The nickels and noses racket has filled our churches with unconverted persons. We have far more churchianity than Christianity. Many church members are white-washed–but they are not blood-washed. Their names are upon the church roll–but they are not found in the Lamb’s book of life. Many have been reformed–but they have not been re-born. Many have been confirmed–but they have not been converted to Christ. There are so many lost people in our churches, that you cannot tell the difference between a church member and the unconverted. The reason is, because there is no difference. Both are headed to Hell as fast as time can carry them!

It has produced icy services–and cold, callous, complacent church members. Look at the average church! They have their robed choir, their cut and dried program, and their intellectual preaching. They have a beautiful edifice. They have all the organization and rituals one could ask for–but in most cases it is Spiritless! We have form without reality; we have organization without power; we have profession without possession. We have a form of godliness–without the power of it. We have religion without life. 

It has caused pastors to spend more time worrying with goats, than feeding the sheep. The pastor nowadays must provide a spiritual diet for people who have no spiritual appetite. Like Ezekiel of old (Ezekiel 37:1-10), he must preach to dead, dry bones–but without the blessings which Ezekiel experienced. These dry, dead bones can’t hear–yet the pastor must keep preaching and pretend that someone is listening. These dry, dead bones do not grow in grace–for the dead do not grow. These baptized bones are in no way sensitive to the appeals made to them from the Scriptures by the pastor. They watch the clock on Sunday morning, hoping the pastor will preach a short sermon so they can soon go home and do what they really enjoy.

This idea has given us the gimmick gospel. Most church members want to be entertained–instead of instructed in the Word of God. They have far more delight in the gospel of amusement–than the gospel of the atonement. Gospel celebrities must be brought in to entertain these worldly church members. These members love to hear these clerical comedians who mix a few verses of Scripture with a large amount of humor. Special singing groups must be brought in too. These have the same dress, music, hair style, and manners of any rock and roll group. Our church services nowadays have become a carefully produced theatrical production for the delight of carnal Christians and religious rascals. The only difference between this entertainment and that in the local nightclub is that it has a religious flavor! But they say it must be done to get nickels and noses! 

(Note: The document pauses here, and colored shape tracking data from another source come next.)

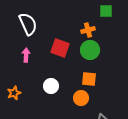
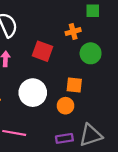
green circle: (90, 50) -> (91, 53), moved
white circle: (51, 86) -> (33, 93), size x1.6

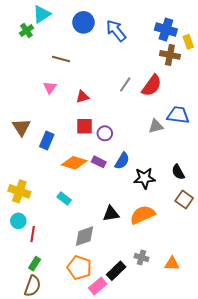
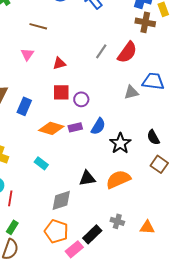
purple rectangle: (99, 162) -> (75, 127), turned -40
black star: (145, 178) -> (120, 143), turned -30

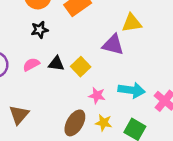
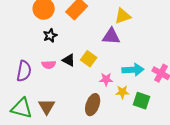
pink semicircle: (31, 64) -> (49, 65), turned -144
black triangle: (56, 64) -> (69, 60), turned 32
yellow star: (104, 123) -> (122, 92), moved

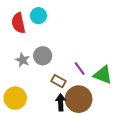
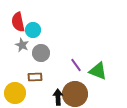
cyan circle: (38, 16) -> (33, 30), moved
gray star: (23, 60) -> (22, 45), moved
brown rectangle: (59, 81) -> (35, 77), moved, turned -32

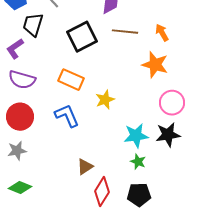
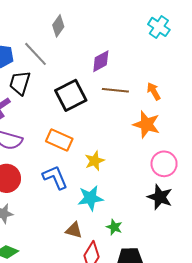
black star: (168, 135) -> (160, 197), turned 30
cyan star: (136, 136) -> (90, 198), moved
green star: (138, 162) -> (114, 227), moved
brown triangle: (85, 167) -> (74, 230), turned 48

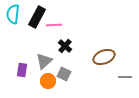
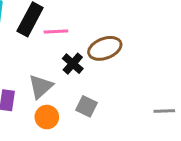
brown ellipse: (104, 57) -> (105, 48), moved
gray square: (64, 74) -> (86, 106), moved

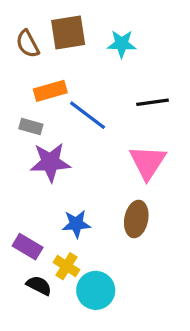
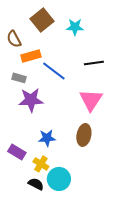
brown square: (68, 32) -> (42, 20), turned -30
brown semicircle: (28, 44) -> (14, 39), moved
black semicircle: (39, 286) -> (36, 184), moved

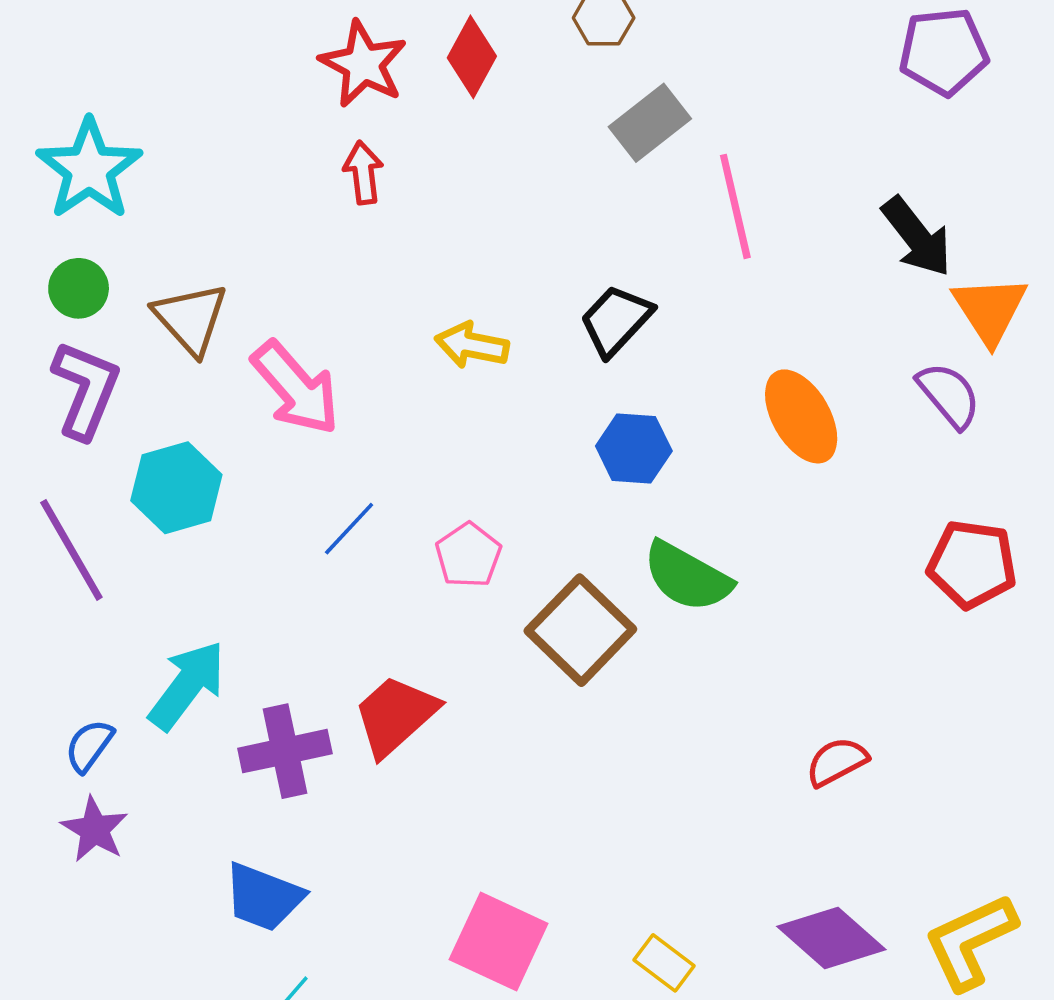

While there are some exceptions, most big churches are worldly churches. They have high carnality–and low spirituality. Truth is very scarce in such fashionable churches, because the Word of God has been compromised to keep nickels and noses.

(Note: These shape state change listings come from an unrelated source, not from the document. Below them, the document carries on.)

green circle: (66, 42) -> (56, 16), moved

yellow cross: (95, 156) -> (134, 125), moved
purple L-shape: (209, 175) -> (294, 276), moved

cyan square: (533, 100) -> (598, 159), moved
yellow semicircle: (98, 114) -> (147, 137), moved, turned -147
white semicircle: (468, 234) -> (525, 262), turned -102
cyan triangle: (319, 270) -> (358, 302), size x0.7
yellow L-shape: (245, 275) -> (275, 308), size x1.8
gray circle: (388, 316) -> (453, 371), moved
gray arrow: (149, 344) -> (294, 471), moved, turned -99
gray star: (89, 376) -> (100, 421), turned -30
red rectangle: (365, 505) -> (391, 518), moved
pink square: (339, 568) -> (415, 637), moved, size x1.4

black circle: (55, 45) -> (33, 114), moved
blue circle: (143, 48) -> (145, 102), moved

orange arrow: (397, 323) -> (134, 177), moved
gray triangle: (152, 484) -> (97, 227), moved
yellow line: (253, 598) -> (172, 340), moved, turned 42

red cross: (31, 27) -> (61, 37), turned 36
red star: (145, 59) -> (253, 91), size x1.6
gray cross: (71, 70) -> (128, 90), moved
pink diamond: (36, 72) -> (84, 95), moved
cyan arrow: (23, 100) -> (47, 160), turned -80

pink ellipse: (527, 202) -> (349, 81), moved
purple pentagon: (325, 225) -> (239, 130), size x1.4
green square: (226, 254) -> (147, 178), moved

Summary Comments by Evangelist Sam Biggers:

Milburn Corckell wrote sharp noted articles pointing to the failure of truth to be preached in the church.  Here is one which caught my eye and caused me to take a step backward and think about the church in 2016.

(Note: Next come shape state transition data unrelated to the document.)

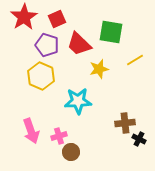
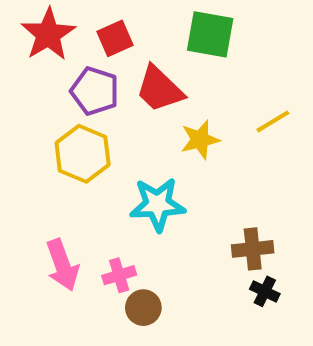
green square: (111, 32) -> (210, 34), moved
black cross: (139, 139) -> (265, 291), moved

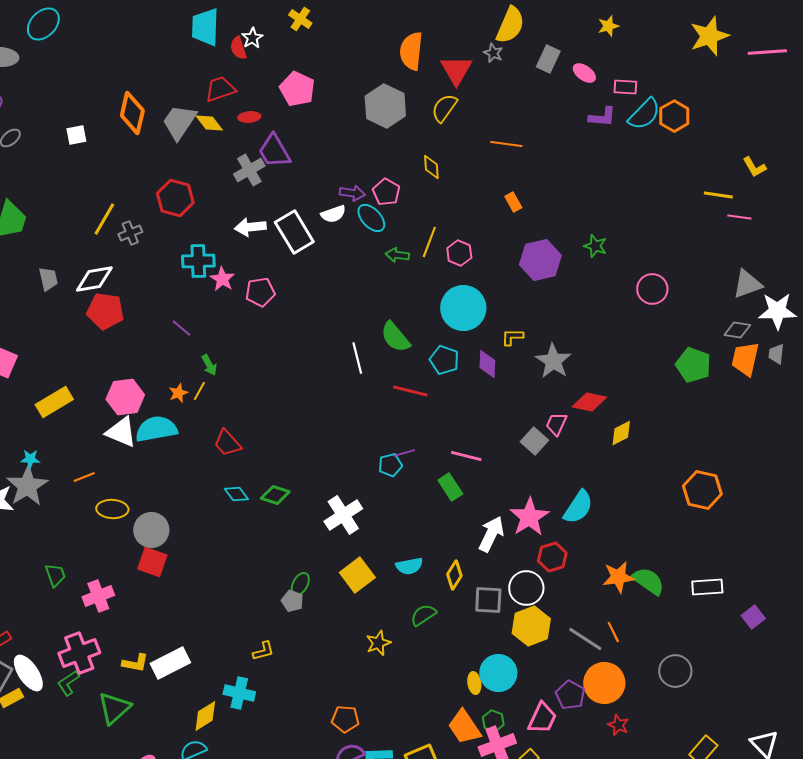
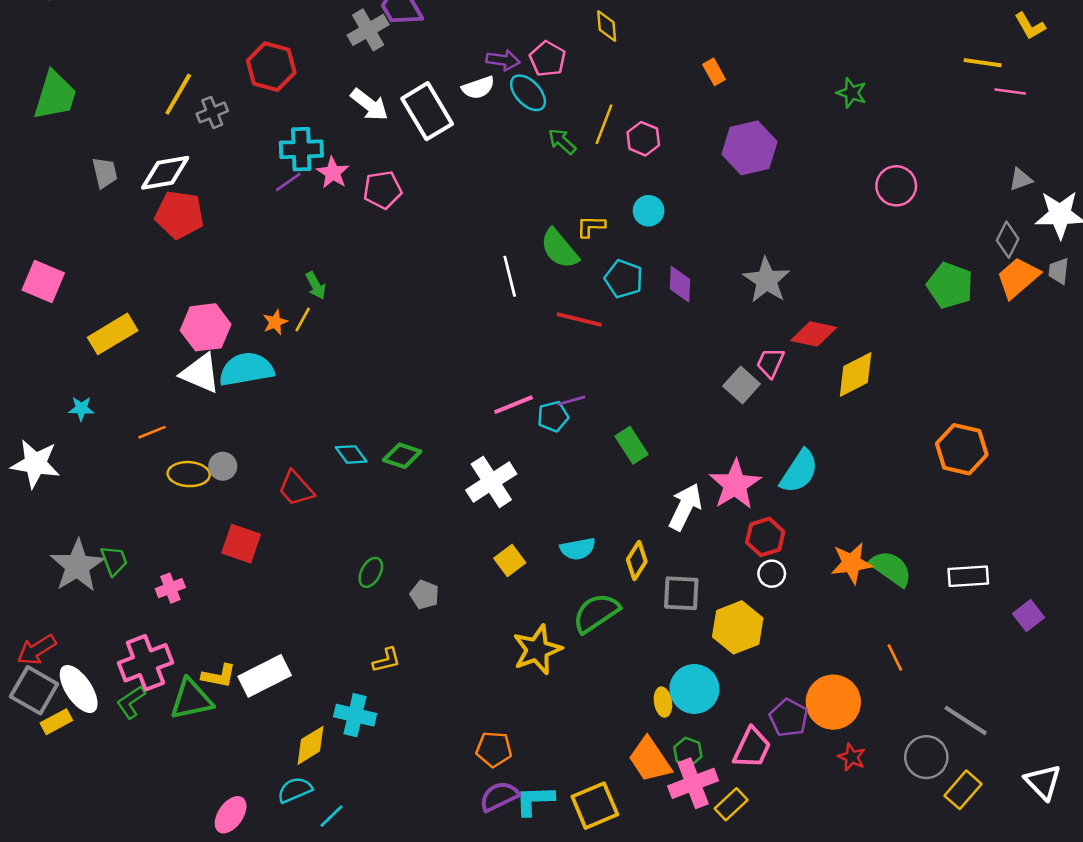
white arrow: (250, 227) -> (369, 105), turned -136
green star: (595, 246) -> (852, 93), moved
green arrow: (397, 255) -> (562, 141), turned 35
gray triangle: (747, 284) -> (1021, 179), size x0.6
cyan circle: (463, 308) -> (649, 211), size x0.5
purple line: (181, 328) -> (288, 182), moved, turned -75
gray diamond: (737, 330) -> (1008, 240), turned -72
yellow L-shape: (512, 337) -> (591, 226), moved
orange trapezoid: (745, 359) -> (1018, 278), turned 36
yellow diamond: (621, 433) -> (856, 375), size x1.4
red trapezoid: (227, 443) -> (296, 489), moved
pink line: (466, 456) -> (514, 405), moved, turned -36
gray star: (27, 486) -> (77, 566), moved
gray circle: (151, 530) -> (223, 466), moved, size x0.6
yellow square: (357, 575) -> (510, 561), size x0.7
green ellipse: (300, 584) -> (371, 572), moved
white circle: (526, 588) -> (772, 574), moved, size x0.6
pink cross: (98, 596) -> (170, 588), size x0.7
green semicircle: (423, 615) -> (596, 613), size x1.4
orange line: (613, 632) -> (895, 658), moved
gray line: (585, 639) -> (966, 720), moved
yellow star: (378, 643) -> (537, 650), size x1.5
gray circle: (675, 671) -> (926, 757), moved
green triangle: (114, 708) -> (191, 699), moved, turned 30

While I raised in the Baptist faith, I am no longer a member of a Baptist church; however, I agree with much of Pastor Corckell’s commentary of what has happened in many churches in America.   Regardless of one’s church affiliation, when truth is spoken we need to listen.  We might learn something about the current condition of our own heart.  I do not believe all churches can be placed into this category; but, there is a grain of truth in what he has written.

After reading Pastor Cockrell’s article I am reminded the church needs to return to the roots of the early church: prayer, confession of sin and acceptance of Jesus Christ as Savior and Lord and enter into serious Bible Study to glean the truths of God’s word to enable us to live holy and righteous lives dedicated to be used to build the Kingdom of God.  – Sam Biggers November 15, 2016.